Covenants: Factories for DeFi integrations with customizable settings to produce farming contracts for any use case, semi-automatic routines to manage daily tasks, and swaps without trusting anyone. More to come!
Items: Overpowered tokens cloned by on-chain factories. Items allow holders to use tokens without making security assumptions or worrying about hidden exploits.
FoF: A marketplace to build factories both for free and commercially to help coders join L1+ development and users easily verify and verify the applications they are using.
Multiverse: A set of tooling to code factories and using a new form of community testing of the software.
And more.
3. Legal Uncertainty | The L1+ is designed to be regulatory flexible, for any need:
In our vision, The future of Ethereum requires two different application types: Hosted and regulated applications and fully on-chain, self-sustaining applications.

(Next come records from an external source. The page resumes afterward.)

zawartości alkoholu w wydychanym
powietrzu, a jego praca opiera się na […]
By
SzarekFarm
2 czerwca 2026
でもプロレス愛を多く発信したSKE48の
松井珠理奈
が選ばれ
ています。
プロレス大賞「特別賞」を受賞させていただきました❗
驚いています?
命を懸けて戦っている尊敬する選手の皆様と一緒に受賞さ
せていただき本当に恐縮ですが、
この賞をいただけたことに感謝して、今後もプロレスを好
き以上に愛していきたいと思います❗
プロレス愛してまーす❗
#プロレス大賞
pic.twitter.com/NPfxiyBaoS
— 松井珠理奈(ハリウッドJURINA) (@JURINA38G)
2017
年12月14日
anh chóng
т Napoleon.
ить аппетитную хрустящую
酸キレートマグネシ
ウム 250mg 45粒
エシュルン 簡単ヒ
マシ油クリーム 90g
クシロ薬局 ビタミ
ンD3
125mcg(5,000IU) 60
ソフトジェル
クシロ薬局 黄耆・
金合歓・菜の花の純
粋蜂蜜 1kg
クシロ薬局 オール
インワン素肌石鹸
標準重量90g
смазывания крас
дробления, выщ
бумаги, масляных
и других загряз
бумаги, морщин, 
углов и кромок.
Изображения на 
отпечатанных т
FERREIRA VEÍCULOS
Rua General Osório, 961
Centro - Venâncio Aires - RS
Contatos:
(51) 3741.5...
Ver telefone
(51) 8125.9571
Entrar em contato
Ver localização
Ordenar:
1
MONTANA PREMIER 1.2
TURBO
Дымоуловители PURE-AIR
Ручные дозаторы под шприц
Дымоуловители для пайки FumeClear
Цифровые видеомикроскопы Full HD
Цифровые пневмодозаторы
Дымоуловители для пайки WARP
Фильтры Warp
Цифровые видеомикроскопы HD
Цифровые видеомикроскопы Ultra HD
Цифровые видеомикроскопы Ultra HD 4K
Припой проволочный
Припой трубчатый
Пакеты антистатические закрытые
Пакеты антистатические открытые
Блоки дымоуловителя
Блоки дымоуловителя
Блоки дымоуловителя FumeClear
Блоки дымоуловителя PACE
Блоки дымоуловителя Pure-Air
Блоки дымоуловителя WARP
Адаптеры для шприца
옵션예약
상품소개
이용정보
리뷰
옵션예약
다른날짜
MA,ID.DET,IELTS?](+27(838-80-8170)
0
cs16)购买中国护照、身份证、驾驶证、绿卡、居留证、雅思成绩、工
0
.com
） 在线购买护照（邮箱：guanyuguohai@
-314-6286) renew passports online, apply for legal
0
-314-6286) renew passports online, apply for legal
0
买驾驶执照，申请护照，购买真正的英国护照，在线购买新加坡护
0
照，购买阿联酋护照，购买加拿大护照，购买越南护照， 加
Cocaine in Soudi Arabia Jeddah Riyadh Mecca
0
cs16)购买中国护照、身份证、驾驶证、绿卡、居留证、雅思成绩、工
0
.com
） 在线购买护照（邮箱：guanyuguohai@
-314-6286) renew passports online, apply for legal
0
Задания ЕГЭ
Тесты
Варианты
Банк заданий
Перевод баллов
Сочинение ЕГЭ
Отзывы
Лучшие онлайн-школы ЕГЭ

Hosting both types of applications is critical to advancing in order to comply with any potential regulations that are imposed by the participants’ countries. With this in mind, Ethereans Labs has created two different ways to develop Ethereum protocols. EthereansOS can host both fully on-chain and self-sustaining applications and hosted regulated types.
Regulated applications will share some responsibility given by the hosting powers they choose. On the contrary, self-sustained applications will run with their math as ultimate credibility with shared hosting powers with anon holders or 0 hosting powers.
With the L1+ tools, Ethereans will be able to quickly decide to trust a dapp, organization, or a token based on an effortless way to verify the host's independence or legal responsibilities. At the same time, builders can quickly increase or decrease their hosting impact based on ever-changing regulatory frameworks.
EthereansOS is purposefully designed to be the core of this new era of dapps and beyond when DAOs will be legally recognized.